It WAS French! I know. Among the bric-a-brac of my heart I still cherish some of those little slips of paper with which we made international love—question and answer.

"Vous allez m'oublier, et ne plus penser a moi—ni me voir. Les hommes—egoistes—menteurs, pas dire la verite..." so ran the questions, considerably devoid of auxiliary verbs and such details of construction.

"Je serais jamais t'oublier," ran the frightful answers!

Dear Pauline! Shall I ever see her again? She was but twenty-six. She may still live.

CHAPTER XIV

END OF BOOK THREE

So ended my pilgrimage. I had wandered far, had loved many, but I came back to London without the Golden Girl. I had begun my pilgrimage with a vision, and it was with a vision that I ended it. From all my goings to and fro upon the earth, I had brought back only the image of a woman's face,—the face of that strange woman of the moorland, still haunting my dreams of the night and the day.
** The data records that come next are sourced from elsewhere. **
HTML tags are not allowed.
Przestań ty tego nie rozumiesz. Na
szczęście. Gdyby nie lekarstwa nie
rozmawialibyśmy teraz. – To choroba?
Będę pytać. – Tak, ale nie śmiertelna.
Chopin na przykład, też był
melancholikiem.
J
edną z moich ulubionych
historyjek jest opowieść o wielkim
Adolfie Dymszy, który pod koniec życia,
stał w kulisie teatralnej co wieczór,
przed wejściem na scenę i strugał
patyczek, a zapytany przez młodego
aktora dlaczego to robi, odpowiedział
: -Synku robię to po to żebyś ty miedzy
It was autumn in my old garden, damp and forsaken, and the mulberry-tree was hung with little yellow shields. My books looked weary of awaiting me, and they and the whole lonely house begged me to take them where sometimes they might be handled by human fingers, mellowed by lamplight, cheered by friendly laughter.

The very chairs begged mutely to be sat upon, the chill white beds to be slept in. Yes, the very furniture seemed even lonelier than myself.